The national education newspaper, Education Week, provided coverage on NAESP’s release of this new edition of Leading Learning Communities and of Vision 2021. Read the article, Principals’ Group Updates Standards for Leadership, published April 9, 2008. Together, these guidebooks form the Leading Learning Communities series, a series that continues to expand the horizon for principals while providing these leaders with the support they need.

Developing an Online Community for Elementary School Principals

The Challenge 

The National Association of Elementary School Principals (NAESP) needed to launch a new and improved Web site.
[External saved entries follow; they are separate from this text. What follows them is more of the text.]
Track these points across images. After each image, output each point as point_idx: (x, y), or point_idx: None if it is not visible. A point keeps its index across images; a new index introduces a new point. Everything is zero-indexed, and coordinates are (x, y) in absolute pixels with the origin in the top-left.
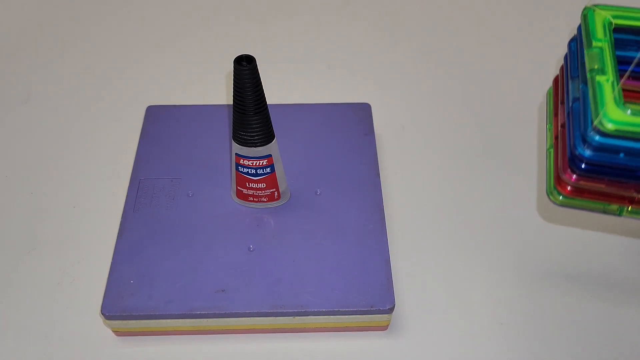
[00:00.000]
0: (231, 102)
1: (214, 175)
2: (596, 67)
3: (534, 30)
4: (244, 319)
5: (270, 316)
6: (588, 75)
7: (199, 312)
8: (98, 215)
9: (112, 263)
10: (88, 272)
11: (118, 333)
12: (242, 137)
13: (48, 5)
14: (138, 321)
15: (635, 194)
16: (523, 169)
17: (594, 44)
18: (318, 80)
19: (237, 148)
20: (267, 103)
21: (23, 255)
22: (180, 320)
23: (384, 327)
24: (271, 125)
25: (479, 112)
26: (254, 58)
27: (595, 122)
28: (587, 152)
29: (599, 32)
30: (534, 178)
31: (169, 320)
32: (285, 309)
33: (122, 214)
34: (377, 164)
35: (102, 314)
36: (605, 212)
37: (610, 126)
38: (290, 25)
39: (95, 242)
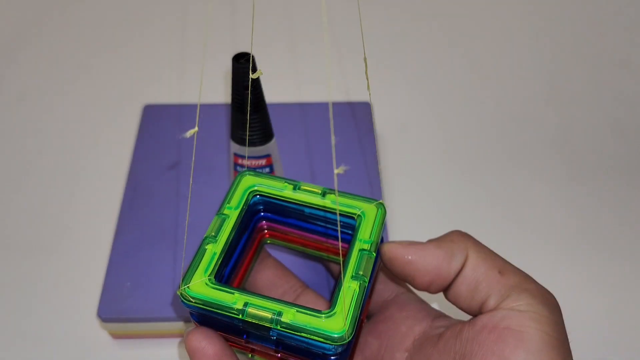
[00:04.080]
0: (229, 101)
1: (212, 175)
2: (213, 234)
3: (535, 29)
4: None
5: None
6: (204, 240)
7: None
8: (94, 216)
9: (108, 265)
10: (84, 274)
11: (115, 336)
12: (241, 136)
13: (43, 3)
14: (135, 324)
15: (245, 344)
16: (525, 167)
17: (225, 210)
18: (317, 79)
19: (235, 147)
20: (266, 102)
21: (18, 257)
22: (177, 323)
23: None
24: (270, 125)
25: (481, 110)
26: (253, 56)
27: (180, 289)
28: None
29: (235, 199)
30: (540, 178)
31: (165, 323)
32: None
33: (119, 215)
34: (377, 163)
35: (99, 316)
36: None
37: (191, 298)
38: (289, 23)
39: (91, 243)
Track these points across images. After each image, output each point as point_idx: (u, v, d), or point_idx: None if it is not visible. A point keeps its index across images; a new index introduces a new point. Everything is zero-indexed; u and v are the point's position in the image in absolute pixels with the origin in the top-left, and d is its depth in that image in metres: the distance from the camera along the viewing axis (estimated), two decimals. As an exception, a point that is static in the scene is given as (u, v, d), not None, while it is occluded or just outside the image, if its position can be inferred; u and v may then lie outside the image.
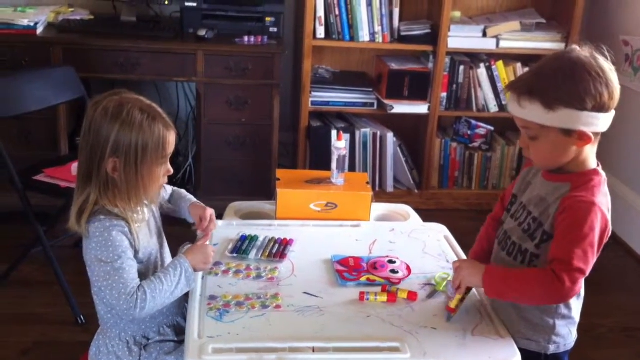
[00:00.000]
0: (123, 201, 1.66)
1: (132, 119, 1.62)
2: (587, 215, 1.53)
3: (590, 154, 1.62)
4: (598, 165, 1.64)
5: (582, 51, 1.57)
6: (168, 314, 1.79)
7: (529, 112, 1.56)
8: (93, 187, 1.66)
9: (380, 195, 3.76)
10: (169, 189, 1.96)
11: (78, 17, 3.51)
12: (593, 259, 1.56)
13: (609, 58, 1.58)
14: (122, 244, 1.63)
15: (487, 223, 1.88)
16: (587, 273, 1.56)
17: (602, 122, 1.56)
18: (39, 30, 3.30)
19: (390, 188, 3.88)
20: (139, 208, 1.71)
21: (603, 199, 1.58)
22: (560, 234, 1.56)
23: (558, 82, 1.53)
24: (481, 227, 1.90)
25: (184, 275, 1.67)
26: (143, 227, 1.73)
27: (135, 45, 3.32)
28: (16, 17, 3.28)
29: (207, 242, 1.82)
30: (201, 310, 1.67)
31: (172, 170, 1.74)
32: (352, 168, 3.77)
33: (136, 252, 1.68)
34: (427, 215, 2.30)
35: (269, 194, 2.85)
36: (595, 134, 1.58)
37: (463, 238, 2.11)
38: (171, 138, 1.69)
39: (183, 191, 1.98)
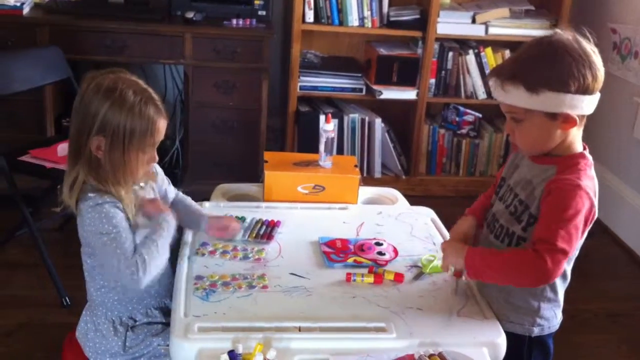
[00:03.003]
0: (109, 180, 1.64)
1: (124, 100, 1.59)
2: (572, 197, 1.53)
3: (576, 138, 1.62)
4: (585, 149, 1.64)
5: (564, 34, 1.57)
6: (156, 296, 1.78)
7: (513, 97, 1.56)
8: (81, 164, 1.63)
9: (368, 181, 3.74)
10: (172, 191, 1.92)
11: (65, -2, 3.48)
12: (577, 241, 1.56)
13: (591, 41, 1.58)
14: (116, 215, 1.61)
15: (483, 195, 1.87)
16: (570, 255, 1.56)
17: (586, 104, 1.56)
18: (25, 10, 3.27)
19: (378, 174, 3.88)
20: (127, 187, 1.68)
21: (589, 183, 1.58)
22: (545, 215, 1.56)
23: (540, 65, 1.53)
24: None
25: (168, 229, 1.68)
26: (134, 208, 1.69)
27: (123, 27, 3.30)
28: (2, -3, 3.25)
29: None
30: (187, 289, 1.66)
31: (157, 158, 1.71)
32: (340, 153, 3.76)
33: (131, 226, 1.66)
34: (414, 201, 2.30)
35: (257, 178, 2.84)
36: (580, 117, 1.58)
37: (450, 224, 2.08)
38: (161, 125, 1.66)
39: (189, 199, 1.95)
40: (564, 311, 1.73)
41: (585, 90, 1.54)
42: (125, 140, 1.60)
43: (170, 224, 1.69)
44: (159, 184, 1.84)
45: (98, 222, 1.60)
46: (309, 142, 3.61)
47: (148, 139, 1.63)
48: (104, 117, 1.59)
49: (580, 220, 1.54)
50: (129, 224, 1.65)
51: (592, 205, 1.57)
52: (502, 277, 1.61)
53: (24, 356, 2.44)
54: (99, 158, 1.63)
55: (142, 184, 1.74)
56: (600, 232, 3.52)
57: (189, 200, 1.95)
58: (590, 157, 1.63)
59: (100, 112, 1.59)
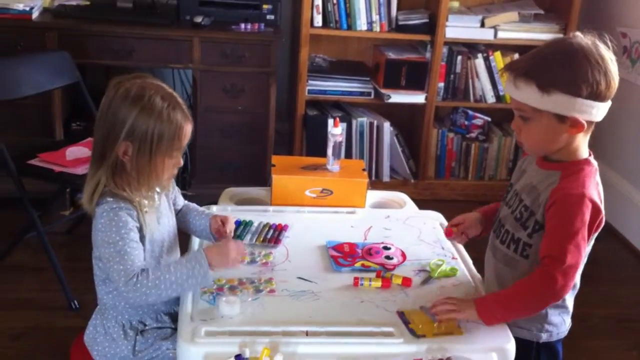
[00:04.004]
0: (132, 186, 1.64)
1: (153, 106, 1.60)
2: (577, 208, 1.53)
3: (582, 143, 1.61)
4: (590, 155, 1.63)
5: (584, 38, 1.56)
6: (167, 303, 1.76)
7: (524, 94, 1.54)
8: (104, 168, 1.64)
9: (377, 184, 3.74)
10: (182, 200, 1.91)
11: (74, 3, 3.49)
12: (585, 251, 1.56)
13: (610, 48, 1.56)
14: (127, 225, 1.61)
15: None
16: (580, 266, 1.55)
17: (596, 111, 1.54)
18: (34, 15, 3.27)
19: (386, 178, 3.87)
20: (149, 194, 1.69)
21: (594, 189, 1.57)
22: (552, 229, 1.55)
23: (555, 66, 1.52)
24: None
25: (197, 269, 1.60)
26: (153, 215, 1.70)
27: (131, 31, 3.30)
28: (11, 2, 3.25)
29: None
30: (194, 293, 1.65)
31: (182, 163, 1.71)
32: (348, 157, 3.75)
33: (142, 237, 1.65)
34: (423, 205, 2.29)
35: (265, 182, 2.84)
36: (589, 123, 1.56)
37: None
38: (188, 130, 1.67)
39: (194, 205, 1.93)
40: (573, 316, 1.72)
41: (597, 97, 1.53)
42: (153, 145, 1.61)
43: (200, 268, 1.60)
44: (169, 193, 1.84)
45: (108, 228, 1.60)
46: (317, 146, 3.61)
47: (175, 143, 1.65)
48: (132, 123, 1.60)
49: (586, 229, 1.53)
50: (142, 234, 1.65)
51: (598, 212, 1.55)
52: (522, 310, 1.59)
53: (33, 359, 2.44)
54: (124, 163, 1.63)
55: (158, 190, 1.74)
56: (609, 236, 3.49)
57: (198, 207, 1.93)
58: (595, 163, 1.61)
59: (128, 119, 1.60)
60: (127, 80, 1.64)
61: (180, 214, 1.88)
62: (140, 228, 1.65)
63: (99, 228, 1.62)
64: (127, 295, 1.59)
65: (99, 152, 1.65)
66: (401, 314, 1.63)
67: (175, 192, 1.88)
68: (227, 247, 1.67)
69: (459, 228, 1.86)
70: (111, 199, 1.62)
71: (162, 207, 1.76)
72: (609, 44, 1.56)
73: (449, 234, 1.83)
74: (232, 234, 1.85)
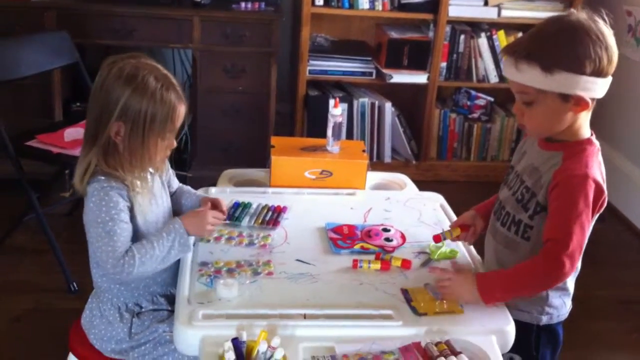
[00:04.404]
0: (124, 167, 1.63)
1: (146, 86, 1.58)
2: (581, 189, 1.51)
3: (584, 122, 1.59)
4: (592, 135, 1.61)
5: (581, 14, 1.53)
6: (162, 284, 1.76)
7: (527, 76, 1.52)
8: (96, 148, 1.62)
9: (378, 165, 3.72)
10: (176, 182, 1.89)
11: (72, -18, 3.45)
12: (589, 231, 1.54)
13: (607, 22, 1.54)
14: (117, 205, 1.60)
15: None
16: (584, 247, 1.54)
17: (599, 87, 1.52)
18: (33, -6, 3.25)
19: (388, 159, 3.85)
20: (142, 174, 1.67)
21: (597, 169, 1.55)
22: (555, 211, 1.54)
23: (558, 45, 1.50)
24: (478, 199, 1.88)
25: (177, 241, 1.64)
26: (146, 196, 1.68)
27: (131, 11, 3.27)
28: (9, -19, 3.23)
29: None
30: (192, 276, 1.64)
31: (175, 144, 1.69)
32: (349, 138, 3.72)
33: (133, 217, 1.64)
34: (424, 186, 2.27)
35: (266, 164, 2.81)
36: (592, 100, 1.54)
37: (460, 210, 2.06)
38: (181, 111, 1.65)
39: (188, 187, 1.92)
40: (574, 298, 1.71)
41: (600, 73, 1.51)
42: (146, 126, 1.60)
43: (180, 238, 1.64)
44: (164, 174, 1.82)
45: (98, 207, 1.59)
46: (318, 126, 3.56)
47: (168, 125, 1.63)
48: (125, 103, 1.58)
49: (590, 210, 1.52)
50: (133, 214, 1.64)
51: (601, 192, 1.54)
52: (523, 291, 1.59)
53: (32, 342, 2.44)
54: (117, 143, 1.62)
55: (151, 171, 1.72)
56: (612, 218, 3.47)
57: (191, 189, 1.92)
58: (597, 143, 1.60)
59: (121, 98, 1.58)
60: (120, 60, 1.62)
61: (174, 197, 1.86)
62: (132, 208, 1.64)
63: (90, 207, 1.61)
64: (114, 277, 1.60)
65: (91, 132, 1.63)
66: (405, 292, 1.62)
67: (170, 174, 1.86)
68: (204, 216, 1.69)
69: (463, 226, 1.81)
70: (102, 178, 1.61)
71: (156, 189, 1.74)
72: (605, 17, 1.54)
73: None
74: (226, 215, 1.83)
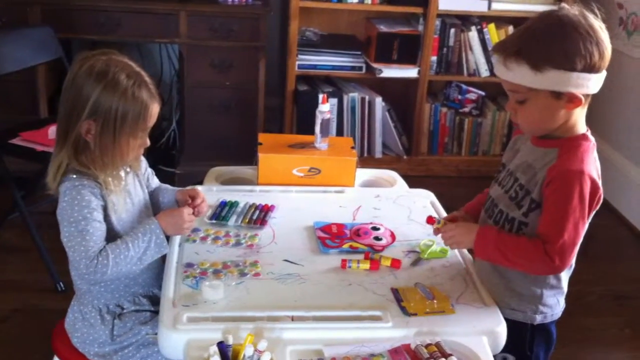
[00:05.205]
0: (97, 165, 1.59)
1: (117, 83, 1.54)
2: (575, 185, 1.49)
3: (579, 118, 1.56)
4: (587, 130, 1.58)
5: (571, 9, 1.51)
6: (144, 284, 1.73)
7: (517, 75, 1.49)
8: (67, 146, 1.58)
9: (369, 161, 3.69)
10: (156, 182, 1.85)
11: (57, -24, 3.40)
12: (584, 228, 1.52)
13: (599, 16, 1.51)
14: (90, 204, 1.56)
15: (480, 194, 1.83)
16: (579, 243, 1.52)
17: (592, 83, 1.50)
18: (16, -12, 3.19)
19: (378, 154, 3.81)
20: (115, 172, 1.64)
21: (592, 166, 1.53)
22: (550, 207, 1.52)
23: (546, 42, 1.47)
24: (470, 194, 1.86)
25: (153, 241, 1.60)
26: (120, 194, 1.64)
27: (116, 5, 3.22)
28: (-8, -25, 3.17)
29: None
30: (177, 277, 1.61)
31: (149, 143, 1.66)
32: (339, 133, 3.70)
33: (107, 216, 1.60)
34: (415, 181, 2.24)
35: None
36: (586, 96, 1.52)
37: (452, 205, 2.04)
38: (154, 110, 1.61)
39: (166, 185, 1.87)
40: (568, 293, 1.69)
41: (592, 69, 1.48)
42: (117, 124, 1.56)
43: (156, 239, 1.60)
44: (141, 172, 1.78)
45: (71, 206, 1.55)
46: (307, 122, 3.51)
47: (140, 123, 1.59)
48: (95, 100, 1.54)
49: (585, 207, 1.50)
50: (106, 212, 1.60)
51: (596, 188, 1.52)
52: (510, 262, 1.57)
53: (19, 342, 2.40)
54: (88, 142, 1.58)
55: (127, 169, 1.68)
56: (606, 213, 3.44)
57: (168, 186, 1.87)
58: (592, 139, 1.57)
59: (92, 95, 1.54)
60: (92, 56, 1.58)
61: (152, 195, 1.82)
62: (105, 207, 1.60)
63: (62, 207, 1.57)
64: (87, 278, 1.56)
65: (62, 130, 1.60)
66: (395, 291, 1.60)
67: (149, 172, 1.82)
68: (181, 214, 1.65)
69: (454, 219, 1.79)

This site was meant to be the online community of practice for principals across the nation.

Our Approach 

Collaborative served as the lead project manager, designed the look and feel, developed intuitive navigation, and helped to create inviting and user-friendly content for the new Web site. In part due to Collaborative’s extensive relationship with NAESP, as well as the firm’s strategic communications work, the site focuses on aligning programs and practices of the Association with the real needs of the membership—ultimately creating a visually engaging and content-rich Web site. The basis for the main navigation is an off-shoot of the Leading Learning Communities series — the landmark standards publications that Collaborative has developed in partnership with NAESP over the past seven years.

Our Impact 

The Web site’s look and feel is a product of Collaborative’s careful positioning and branding of the organization. Earlier in 2008, Collaborative helped NAESP create a new logo that would honor the Association’s upcoming 100th anniversary. Using the foundation of the logo development—a focus on energy and timeliness—the new Web site honors the past, grounds NAESP in the present and helps the organization look to the future.

A New Day for Schools: The Expanded Learning Time Summit

The Challenge 

Collaborative teamed up with Massachusetts 2020 and the Massachusetts Department of Education to manage A New Day for Schools: The Expanded Learning Time Summit.

Our Approach 

Collaborative oversaw the Expanded Learning Time Summit’s logistical needs and catering, disseminated invitations and a post-summit evaluation, coordinated the online and on-site registration processes, and managed the design process and agenda and materials development.

Our Impact 

The one-day summit brought together principals, teachers and educators to join in conversations on the Expanded Learning Time (ELT) initiative. This meeting demonstrates Collaborative’s continued experience with developing and hosting meetings for educational endeavors across the country.